BEGIN Records

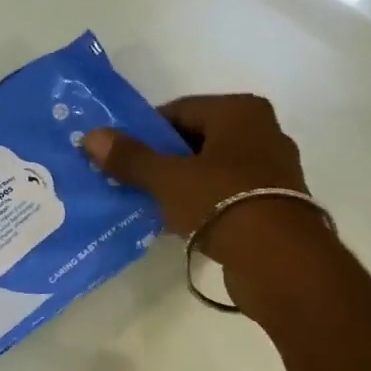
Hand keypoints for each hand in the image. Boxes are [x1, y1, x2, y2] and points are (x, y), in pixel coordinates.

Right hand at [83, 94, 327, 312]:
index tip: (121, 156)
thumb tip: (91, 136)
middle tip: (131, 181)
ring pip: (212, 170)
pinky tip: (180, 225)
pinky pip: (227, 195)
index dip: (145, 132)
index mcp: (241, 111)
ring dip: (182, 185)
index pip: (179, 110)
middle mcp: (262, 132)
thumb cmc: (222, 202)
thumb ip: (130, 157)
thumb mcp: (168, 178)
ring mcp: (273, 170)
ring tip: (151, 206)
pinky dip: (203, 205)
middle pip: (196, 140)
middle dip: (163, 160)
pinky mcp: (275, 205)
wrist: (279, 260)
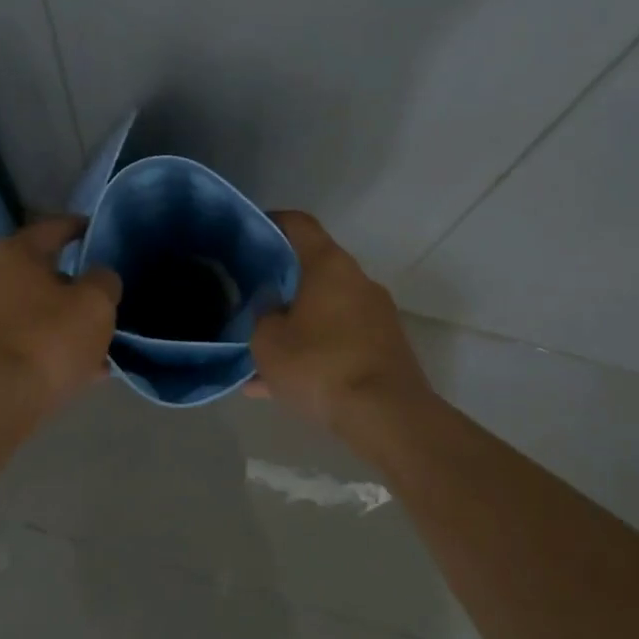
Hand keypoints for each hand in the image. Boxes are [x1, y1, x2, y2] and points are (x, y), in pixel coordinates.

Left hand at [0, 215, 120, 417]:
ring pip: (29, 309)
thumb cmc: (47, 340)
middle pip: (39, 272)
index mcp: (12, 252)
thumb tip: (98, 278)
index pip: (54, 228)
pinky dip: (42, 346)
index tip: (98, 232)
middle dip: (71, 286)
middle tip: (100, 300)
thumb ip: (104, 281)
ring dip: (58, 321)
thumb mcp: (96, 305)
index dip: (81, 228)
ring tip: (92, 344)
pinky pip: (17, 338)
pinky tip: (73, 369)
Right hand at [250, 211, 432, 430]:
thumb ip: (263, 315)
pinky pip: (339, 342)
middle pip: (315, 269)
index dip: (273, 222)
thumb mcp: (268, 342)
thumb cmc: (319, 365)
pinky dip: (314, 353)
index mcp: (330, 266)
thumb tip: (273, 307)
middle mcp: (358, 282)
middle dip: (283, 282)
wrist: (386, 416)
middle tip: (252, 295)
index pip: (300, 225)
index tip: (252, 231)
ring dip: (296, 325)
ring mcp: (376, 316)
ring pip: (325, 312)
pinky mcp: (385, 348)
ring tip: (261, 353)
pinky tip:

END Records

> [What is required]: Transcribe every line of the records exactly. Pictures do not belong in the copy.

> [Final answer]:
Hand keypoints for each hand in the image. Boxes are [x1, y1, x2, y2] and points are (x, y), in pixel coordinates.

Right hand at [83, 94, 327, 312]:
index tip: (121, 156)
thumb tip: (91, 136)
middle tip: (131, 181)
ring pip: (212, 170)
pinky tip: (180, 225)
pinky pip: (227, 195)
index dip: (145, 132)
index mcp: (241, 111)
ring dip: (182, 185)
index pip: (179, 110)
middle mcp: (262, 132)
thumb cmc: (222, 202)
thumb ip: (130, 157)
thumb mcp: (168, 178)
ring mcp: (273, 170)
ring tip: (151, 206)
pinky dip: (203, 205)
middle pip: (196, 140)
middle dip: (163, 160)
pinky mcp: (275, 205)
wrist: (279, 260)
Hand keypoints for each hand in the image. Boxes are [x1, y1, x2, y2] and points are (x, y), in pixel coordinates.

Left hand at [0, 215, 120, 417]:
ring pip: (29, 309)
thumb cmc: (47, 340)
middle pip: (39, 272)
index mcp: (12, 252)
thumb tip: (98, 278)
index pip: (54, 228)
pinky dip: (42, 346)
index tip: (98, 232)
middle dip: (71, 286)
middle tip: (100, 300)
thumb ip: (104, 281)
ring dip: (58, 321)
thumb mcp: (96, 305)
index dip: (81, 228)
ring tip: (92, 344)
pinky pip: (17, 338)
pinky tip: (73, 369)
Right hand at [250, 211, 432, 430]:
thumb ip: (263, 315)
pinky pip: (339, 342)
middle pip: (315, 269)
index dip: (273, 222)
thumb mcp: (268, 342)
thumb cmc: (319, 365)
pinky dip: (314, 353)
index mcp: (330, 266)
thumb tip: (273, 307)
middle mcp: (358, 282)
middle dip: (283, 282)
wrist: (386, 416)
middle tip: (252, 295)
index pip: (300, 225)
index tip: (252, 231)
ring dip: (296, 325)
ring mcp: (376, 316)
ring pip: (325, 312)
pinky mcp: (385, 348)
ring tip: (261, 353)
pinky tip:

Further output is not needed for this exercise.